Das Ursprungsgebiet der Rebsorte liegt in Vorderasien. Mit der Ausbreitung der Weinkultur gelangte die Rebsorte dann nach Frankreich und fand seinen Schwerpunkt im Burgund. Die Namensgebung könnte auf den kleinen Ort Chardonnay, nördlich Mâconund unweit von Tournus zurückgehen. In 1991 wurde die Sorte in die Liste der zugelassenen Sorten Deutschlands aufgenommen.

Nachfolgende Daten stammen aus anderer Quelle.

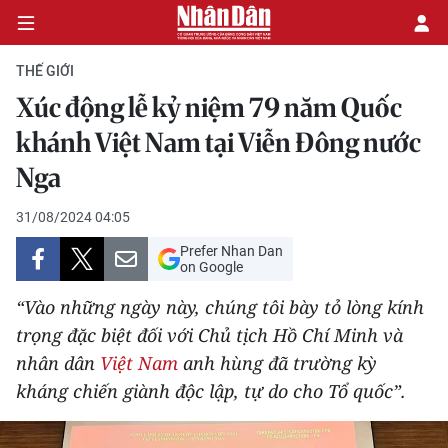
THẾ GIỚI
Xúc động lễ kỷ niệm 79 năm Quốc
CHÍNH TRỊ
khánh Việt Nam tại Viễn Đông nước
Nga
KINH TẾ
31/08/2024 04:05
VĂN HÓA
Prefer Nhan Dan
on Google
XÃ HỘI
“Vào những ngày này, chúng tôi bày tỏ lòng kính
PHÁP LUẬT
trọng đặc biệt đối với Chủ tịch Hồ Chí Minh và
nhân dân
Việt Nam
anh hùng đã trường kỳ
DU LỊCH
kháng chiến giành độc lập, tự do cho Tổ quốc”.
THẾ GIỚI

Eine 1999 an der University of California durchgeführte, breit angelegte DNA Analyse mit 352 Rebsorten legt den Schluss nahe, dass die Sorte Chardonnay eine natürliche Kreuzung der Sorten Pinot und Gouais Blanc ist.

Wichtige Anbaugebiete:
Rheinhessen, Pfalz, Baden

Sortenmerkmale:
Blatt:   glatter, weniger blasig als beim Weißburgunder, Stielbucht ausgeprägt und durch Blattnerven begrenzt

Holz:   gelb bis leicht rotbraun, feine Streifen, dunkel punktiert

Traube:  klein bis mittelgroß, kompakt

Beere:  grüngelb bis bernsteinfarben, dünnhäutig

Reife:  mittelspät

Ertrag:  schwankend, in Abhängigkeit vom Pflanzgut

Eigenschaften der Sorte

Ansprüche an die Lage:

Hohe Lageansprüche sind Voraussetzung für einen typischen Chardonnay. Weinrandanlagen sind ungeeignet.
Zu kernige, harte Säurewerte sind der Weinqualität abträglich.

Ansprüche an den Boden:

Mittlere bis hohe Ansprüche. Tiefgründige, warme, kalkhaltige Böden sind am besten geeignet.

Holzreife:

Der Chardonnay hat eine gute Winterhärte. Er ist nicht unbedingt Spätfrostanfällig, dennoch sollten die Maifrostlagen vom Anbau ausgeschlossen werden.

Krankheitsanfälligkeit:

Die Rebsorte neigt auf Grund der Dünnschaligkeit zu Beerenbotrytis. Eine besondere Empfindlichkeit gegen Peronospora, Roten Brenner, Oidium und Schwarzfleckenkrankheit besteht nicht.

Erziehung:

Der Chardonnay benötigt eine weiträumige Erziehung von 1,80 – 2,00 m, da er bei zu enger Pflanzung leicht durchrieselt. Eine Normalerziehung bis zu 1,80 m kommen nur in Steillagen in Frage.  Stammhöhen ab 70 cm erhöhen die Blühfestigkeit. Der Stockabstand muss dabei der Wuchskraft angepasst werden (mind. 1,10 – 1,30m).

Reife:

Mittelspät.

Vorteile der Sorte:

Chardonnay hat eine gute Holreife und eignet sich gut als Sektgrundwein.

Nachteile der Sorte:

Die Sorte ist anfällig gegen Beerenbotrytis und stellt hohe Lageansprüche an die Lage.